** 文档节选 **
[发明专利]小鼠肝脏前体细胞的生产方法

说明书

技术领域

本发明涉及细胞生物学领域，尤其涉及一种小鼠肝脏前体细胞的生产方法。 

背景技术

在肝脏再生及发育过程中，肝脏前体细胞发挥着非常重要的作用。肝脏前体细胞（hepatoblast）具有很强的自我更新能力，同时具有向肝实质细胞和胆管上皮细胞进行双向分化的能力。它是研究肝脏发育及肝细胞分化的理想细胞来源。 

这种细胞最早出现于小鼠胚胎肝脏发育的第8.5天，是由心脏中胚层诱导产生的，这一时期它主要表达甲胎蛋白（AFP）和白蛋白（ALB）。而在胚胎发育的第13.5天，这种具有双向分化功能的细胞开始向肝实质细胞和胆管上皮细胞进行分化[Jung J等人，1999；Zhao R等人，2005；Lemaigre F等人，2004]。 

截至目前，人们对肝脏前体细胞的分离进行了各种各样的研究，主要的分离方法有荧光活化细胞分选（fluorescence activated cell sorting，FACS）及磁性活化细胞分选（magnetic activated cell sorting，MACS）等方法。FACS方法主要是用通过特异性抗体识别细胞表面的分子标志物，然后通过流式细胞仪分选而得到所需要的肝脏前体细胞。目前报道的肝脏前体细胞的分子标志物主要有CD34、Thy-1、c-Kit、Dlk和E-cadherin等[Petersen BE等人，2003；Wang X等人，2003；Petersen BE等人，1998；Crosby HA等人，2001和Tanimizu N等人，2003]。FACS方法虽然特异性高，但分选步骤复杂、流程长，对细胞损伤大，严重影响细胞活力，不利于后续培养。后来人们又用到了MACS这种改良的方法来分离肝脏前体细胞。它主要是利用肝脏前体细胞的各种分子标志物蛋白的单克隆抗体作为第一抗体与单细胞悬液孵育后，再与免疫磁珠（micro-beads）标记的第二抗体结合，这种特 异性标记的细胞悬液流过特制的永久磁铁的磁场时，被吸附在磁式分选柱内，再将磁式分选柱移开磁场，从柱内洗脱，进而分离得到肝脏前体细胞。MACS需要的设备简单，能够在超净台中操作，但进行多标记分选时需要分步进行，操作步骤相对复杂，同时存在一定比例的非特异性结合，影响分离细胞的纯度。

** 任务说明 **
用三句话概括上面这段关于小鼠肝脏前体细胞生产方法的专利说明书。

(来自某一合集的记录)

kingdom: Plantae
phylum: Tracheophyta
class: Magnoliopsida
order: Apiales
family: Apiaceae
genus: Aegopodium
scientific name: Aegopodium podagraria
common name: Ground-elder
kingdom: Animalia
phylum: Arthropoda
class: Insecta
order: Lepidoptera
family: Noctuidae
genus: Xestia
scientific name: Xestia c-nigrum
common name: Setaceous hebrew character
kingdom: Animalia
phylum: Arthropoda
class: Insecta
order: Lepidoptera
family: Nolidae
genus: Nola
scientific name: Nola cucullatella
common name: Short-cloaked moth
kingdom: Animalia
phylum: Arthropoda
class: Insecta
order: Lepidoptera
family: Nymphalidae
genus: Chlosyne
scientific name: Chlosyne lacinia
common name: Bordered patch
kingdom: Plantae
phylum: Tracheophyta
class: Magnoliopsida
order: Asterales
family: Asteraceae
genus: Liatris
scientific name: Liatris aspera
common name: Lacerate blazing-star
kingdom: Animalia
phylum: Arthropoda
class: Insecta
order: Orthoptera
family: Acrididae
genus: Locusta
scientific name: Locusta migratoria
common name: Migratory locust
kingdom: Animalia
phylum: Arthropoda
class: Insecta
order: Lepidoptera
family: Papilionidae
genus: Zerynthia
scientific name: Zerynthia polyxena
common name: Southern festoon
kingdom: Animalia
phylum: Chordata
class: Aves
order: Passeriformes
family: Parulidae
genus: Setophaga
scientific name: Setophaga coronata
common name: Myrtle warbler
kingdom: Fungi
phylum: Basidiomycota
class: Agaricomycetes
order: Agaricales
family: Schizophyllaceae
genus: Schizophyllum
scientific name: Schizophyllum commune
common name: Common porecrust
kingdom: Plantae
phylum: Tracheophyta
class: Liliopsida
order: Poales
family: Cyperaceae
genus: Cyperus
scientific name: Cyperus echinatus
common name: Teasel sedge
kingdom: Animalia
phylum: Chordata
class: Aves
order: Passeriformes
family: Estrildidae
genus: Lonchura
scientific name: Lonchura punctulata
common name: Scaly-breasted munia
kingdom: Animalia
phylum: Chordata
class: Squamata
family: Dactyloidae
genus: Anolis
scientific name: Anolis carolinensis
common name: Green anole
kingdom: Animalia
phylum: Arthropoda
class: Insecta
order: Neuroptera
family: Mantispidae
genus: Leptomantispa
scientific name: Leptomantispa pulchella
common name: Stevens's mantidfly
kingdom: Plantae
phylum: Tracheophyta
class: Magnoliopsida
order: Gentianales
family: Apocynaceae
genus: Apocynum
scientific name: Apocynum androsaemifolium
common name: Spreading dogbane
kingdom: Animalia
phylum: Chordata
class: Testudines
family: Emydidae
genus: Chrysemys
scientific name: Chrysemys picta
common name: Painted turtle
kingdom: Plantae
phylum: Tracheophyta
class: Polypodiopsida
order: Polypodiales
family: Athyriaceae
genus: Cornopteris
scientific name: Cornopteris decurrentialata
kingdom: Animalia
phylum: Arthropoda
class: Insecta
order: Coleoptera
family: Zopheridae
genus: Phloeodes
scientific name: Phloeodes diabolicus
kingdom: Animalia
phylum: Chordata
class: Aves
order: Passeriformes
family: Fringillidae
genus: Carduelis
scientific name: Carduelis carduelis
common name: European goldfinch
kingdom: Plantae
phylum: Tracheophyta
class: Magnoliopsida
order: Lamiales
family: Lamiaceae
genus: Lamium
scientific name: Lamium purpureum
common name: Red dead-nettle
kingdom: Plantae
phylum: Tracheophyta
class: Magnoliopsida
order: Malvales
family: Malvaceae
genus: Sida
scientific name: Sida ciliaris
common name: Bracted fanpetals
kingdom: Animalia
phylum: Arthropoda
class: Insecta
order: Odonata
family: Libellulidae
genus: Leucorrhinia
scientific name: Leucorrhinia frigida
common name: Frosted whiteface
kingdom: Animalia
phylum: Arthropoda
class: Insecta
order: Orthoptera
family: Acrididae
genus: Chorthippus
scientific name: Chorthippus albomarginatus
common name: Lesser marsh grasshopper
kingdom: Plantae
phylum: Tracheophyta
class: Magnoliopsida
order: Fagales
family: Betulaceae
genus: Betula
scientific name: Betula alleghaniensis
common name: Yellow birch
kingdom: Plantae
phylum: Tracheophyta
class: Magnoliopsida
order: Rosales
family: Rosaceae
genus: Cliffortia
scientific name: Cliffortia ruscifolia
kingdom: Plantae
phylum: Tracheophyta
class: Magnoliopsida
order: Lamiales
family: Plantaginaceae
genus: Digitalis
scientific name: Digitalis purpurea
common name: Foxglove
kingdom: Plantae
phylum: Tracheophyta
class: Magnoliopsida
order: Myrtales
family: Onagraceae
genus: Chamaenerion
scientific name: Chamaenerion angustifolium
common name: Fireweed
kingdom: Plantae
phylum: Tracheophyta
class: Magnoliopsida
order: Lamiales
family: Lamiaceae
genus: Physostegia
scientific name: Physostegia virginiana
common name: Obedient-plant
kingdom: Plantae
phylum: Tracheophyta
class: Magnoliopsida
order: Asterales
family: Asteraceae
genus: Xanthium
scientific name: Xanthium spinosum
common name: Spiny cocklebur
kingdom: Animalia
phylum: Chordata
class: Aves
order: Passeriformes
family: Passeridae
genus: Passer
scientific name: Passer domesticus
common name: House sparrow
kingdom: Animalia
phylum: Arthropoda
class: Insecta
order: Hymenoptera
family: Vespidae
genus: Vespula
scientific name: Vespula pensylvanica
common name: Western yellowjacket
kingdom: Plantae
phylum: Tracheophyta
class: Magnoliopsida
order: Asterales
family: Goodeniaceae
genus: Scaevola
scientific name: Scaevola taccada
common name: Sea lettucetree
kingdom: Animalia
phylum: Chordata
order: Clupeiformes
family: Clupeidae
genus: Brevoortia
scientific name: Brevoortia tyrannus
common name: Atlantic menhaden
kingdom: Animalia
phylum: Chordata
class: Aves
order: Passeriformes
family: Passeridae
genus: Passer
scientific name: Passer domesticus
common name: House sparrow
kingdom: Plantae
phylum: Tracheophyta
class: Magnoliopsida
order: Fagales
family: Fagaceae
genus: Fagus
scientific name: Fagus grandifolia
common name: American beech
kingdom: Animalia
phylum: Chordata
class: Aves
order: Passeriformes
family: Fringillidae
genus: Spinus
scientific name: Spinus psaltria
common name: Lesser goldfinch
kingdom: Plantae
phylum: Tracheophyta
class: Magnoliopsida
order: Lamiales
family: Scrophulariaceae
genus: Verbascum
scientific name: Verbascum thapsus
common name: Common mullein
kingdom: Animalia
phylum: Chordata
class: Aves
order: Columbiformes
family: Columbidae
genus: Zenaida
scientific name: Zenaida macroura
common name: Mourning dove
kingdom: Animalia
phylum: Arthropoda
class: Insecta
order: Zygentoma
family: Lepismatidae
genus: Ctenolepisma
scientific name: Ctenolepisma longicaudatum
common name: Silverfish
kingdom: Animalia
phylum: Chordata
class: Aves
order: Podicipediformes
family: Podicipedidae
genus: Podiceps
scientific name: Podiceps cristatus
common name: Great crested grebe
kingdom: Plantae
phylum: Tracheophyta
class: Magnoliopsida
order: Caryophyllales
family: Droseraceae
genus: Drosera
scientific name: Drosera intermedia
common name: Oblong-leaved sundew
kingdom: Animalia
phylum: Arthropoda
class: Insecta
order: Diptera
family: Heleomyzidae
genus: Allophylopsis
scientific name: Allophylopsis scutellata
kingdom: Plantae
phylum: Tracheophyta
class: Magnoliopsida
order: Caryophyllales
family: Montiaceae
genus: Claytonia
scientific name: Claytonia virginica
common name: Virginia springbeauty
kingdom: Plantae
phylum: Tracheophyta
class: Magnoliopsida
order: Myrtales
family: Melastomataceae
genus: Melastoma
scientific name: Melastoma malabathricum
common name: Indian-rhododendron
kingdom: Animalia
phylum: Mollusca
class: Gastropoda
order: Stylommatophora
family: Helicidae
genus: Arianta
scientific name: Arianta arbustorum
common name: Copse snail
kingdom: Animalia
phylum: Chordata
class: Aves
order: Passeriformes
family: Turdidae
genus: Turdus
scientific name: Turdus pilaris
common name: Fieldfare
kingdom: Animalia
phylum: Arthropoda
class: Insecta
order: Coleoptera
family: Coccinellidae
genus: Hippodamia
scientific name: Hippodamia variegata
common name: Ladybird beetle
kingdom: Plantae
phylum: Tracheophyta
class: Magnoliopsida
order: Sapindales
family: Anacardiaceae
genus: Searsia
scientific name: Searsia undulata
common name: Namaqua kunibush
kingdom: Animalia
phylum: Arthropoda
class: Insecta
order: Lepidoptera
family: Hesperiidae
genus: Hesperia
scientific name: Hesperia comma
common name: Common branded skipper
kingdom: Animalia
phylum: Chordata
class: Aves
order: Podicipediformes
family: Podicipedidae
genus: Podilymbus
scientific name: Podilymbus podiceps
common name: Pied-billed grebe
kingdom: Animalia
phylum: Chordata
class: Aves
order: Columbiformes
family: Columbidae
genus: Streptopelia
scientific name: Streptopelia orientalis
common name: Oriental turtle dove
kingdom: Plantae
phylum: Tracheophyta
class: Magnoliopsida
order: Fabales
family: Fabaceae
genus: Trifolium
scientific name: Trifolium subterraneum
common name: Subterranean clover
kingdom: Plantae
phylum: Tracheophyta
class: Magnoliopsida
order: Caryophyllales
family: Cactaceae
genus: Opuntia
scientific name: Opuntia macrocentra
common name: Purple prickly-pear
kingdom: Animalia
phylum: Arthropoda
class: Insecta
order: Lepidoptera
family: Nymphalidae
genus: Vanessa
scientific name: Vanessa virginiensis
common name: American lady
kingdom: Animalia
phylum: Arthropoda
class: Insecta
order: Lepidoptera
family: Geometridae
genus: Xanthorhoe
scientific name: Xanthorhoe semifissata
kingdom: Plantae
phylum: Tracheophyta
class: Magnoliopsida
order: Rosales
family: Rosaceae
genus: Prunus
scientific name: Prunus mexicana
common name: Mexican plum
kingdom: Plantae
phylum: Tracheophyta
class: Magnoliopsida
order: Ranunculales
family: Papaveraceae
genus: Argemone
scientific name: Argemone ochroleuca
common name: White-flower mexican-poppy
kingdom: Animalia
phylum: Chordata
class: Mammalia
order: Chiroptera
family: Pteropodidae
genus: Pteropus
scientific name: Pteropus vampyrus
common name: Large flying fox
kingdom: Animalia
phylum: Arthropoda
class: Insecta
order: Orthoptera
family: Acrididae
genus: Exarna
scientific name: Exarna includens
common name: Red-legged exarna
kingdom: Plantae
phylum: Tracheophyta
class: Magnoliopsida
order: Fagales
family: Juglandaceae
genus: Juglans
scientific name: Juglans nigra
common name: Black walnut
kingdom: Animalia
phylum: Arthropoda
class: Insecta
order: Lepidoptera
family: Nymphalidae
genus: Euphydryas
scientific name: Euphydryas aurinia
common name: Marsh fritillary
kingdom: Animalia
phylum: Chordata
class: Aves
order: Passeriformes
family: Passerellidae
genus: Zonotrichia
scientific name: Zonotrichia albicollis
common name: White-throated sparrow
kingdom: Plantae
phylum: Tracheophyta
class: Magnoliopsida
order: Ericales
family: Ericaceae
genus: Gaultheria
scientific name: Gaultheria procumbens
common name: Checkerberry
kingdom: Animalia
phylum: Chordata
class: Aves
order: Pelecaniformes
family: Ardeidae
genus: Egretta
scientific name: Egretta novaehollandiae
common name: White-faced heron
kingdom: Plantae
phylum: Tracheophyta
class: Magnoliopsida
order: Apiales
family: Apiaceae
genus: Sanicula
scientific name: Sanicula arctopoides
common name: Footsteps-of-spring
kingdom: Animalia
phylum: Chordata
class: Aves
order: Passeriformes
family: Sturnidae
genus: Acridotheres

** 任务结果 **
本发明涉及细胞生物学领域，具体是一种小鼠肝脏前体细胞的生产方法，而肝脏前体细胞具有很强的自我更新能力，并能向肝实质细胞和胆管上皮细胞双向分化。肝脏前体细胞的主要分离方法有荧光活化细胞分选（FACS）和磁性活化细胞分选（MACS）。FACS特异性高，但步骤复杂、流程长、对细胞损伤大；MACS所需设备简单，但多标记分选须分步进行，且存在一定比例的非特异性结合，会影响分离细胞的纯度。